GIVEN PASSAGE —
# Dpms Ar 10 Trigger



## RATTLER (May 11, 2008)

I Am In Need For A Trigger For My Ar 10 Dpms Says Its The Same As A Ar 15 Small Pin I Think I Want A 2 Stage Does Any One Have Any  Suggestions On Where  To Get And How Much 
Thanks


----------



## Climber (May 11, 2008)

The Geissele AR-15 Two Stage Trigger is the one to have. They are about $279 and are worth every penny.
http://www.creedmoorsports.com/store/product.php?productid=16933


----------



## Holdclose (May 16, 2008)

*AR-10 Trigger*

What ? you don't like that 10 pound trigger on ya AR-10.  LOL,  I didn't either, I put a Jewell 2 stage small pin in mine(200.00), set to break at 4.25 lbs. The "G" is prob better, but pricey.


----------



## 300rum (May 16, 2008)

Go with a 2-stage Rock River trigger for around 100.00 you want be disappointed.


----------



## Swamper (May 23, 2008)

*trigger*



300rum said:


> Go with a 2-stage Rock River trigger for around 100.00 you want be disappointed.




+1 on the rock river. I've shot thousands of rounds using a RR trigger, and for the money it's tough to beat.


----------

DATA BELOW —
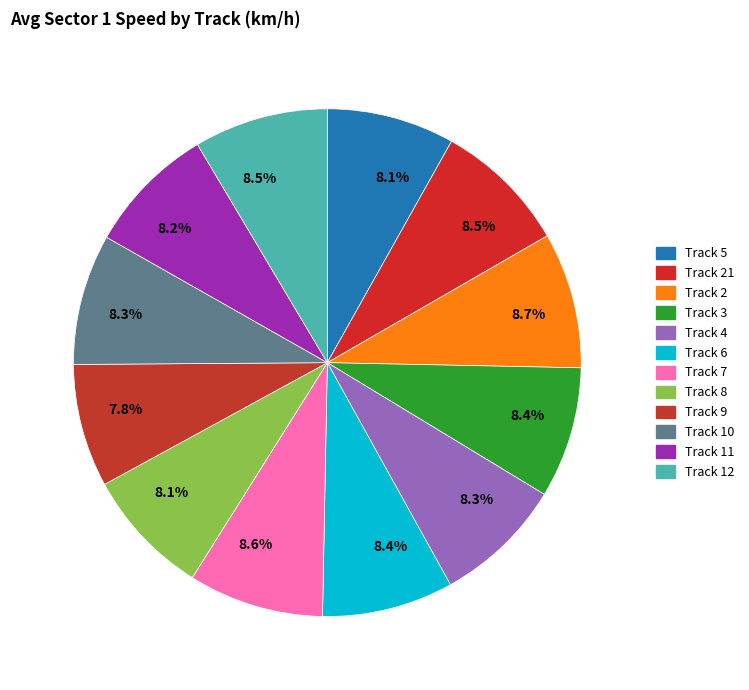

Do Track 7 and Track 2 together represent more than half of the pie?

No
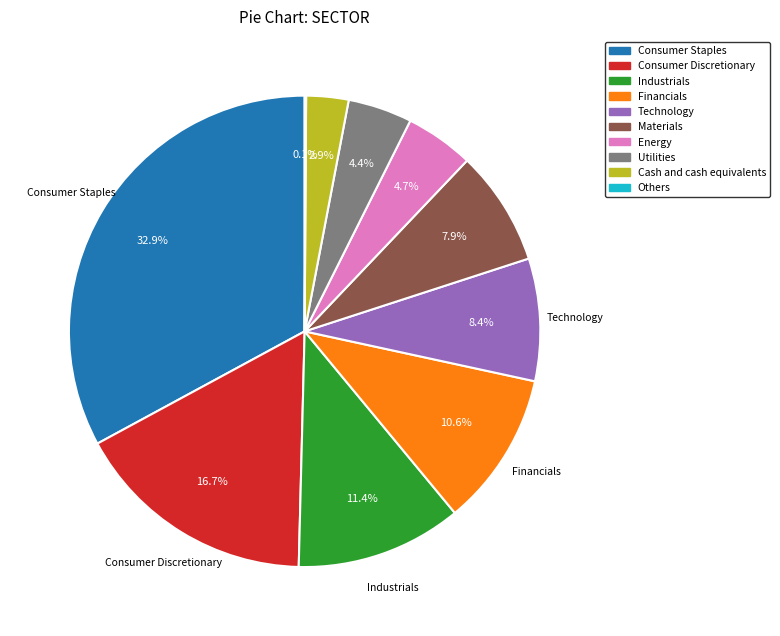

Is there a majority slice in this chart?

No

WHAT YOU WILL DO —
**a.** Reproduce the AR-10 trigger thread word for word from "The Geissele AR-15" to "better, but pricey.".
**b.** Render this sentence from the AR-10 trigger thread in Spanish: "The Geissele AR-15 Two Stage Trigger is the one to have."
Please work from the AR-10 trigger thread alone and leave the data aside.

OUTPUTS BY TASK —
**a.**
The Geissele AR-15 Two Stage Trigger is the one to have. They are about $279 and are worth every penny.
http://www.creedmoorsports.com/store/product.php?productid=16933


----------



## Holdclose (May 16, 2008)

*AR-10 Trigger*

What ? you don't like that 10 pound trigger on ya AR-10.  LOL,  I didn't either, I put a Jewell 2 stage small pin in mine(200.00), set to break at 4.25 lbs. The "G" is prob better, but pricey.

**b.** El gatillo de dos etapas Geissele AR-15 es el que hay que tener.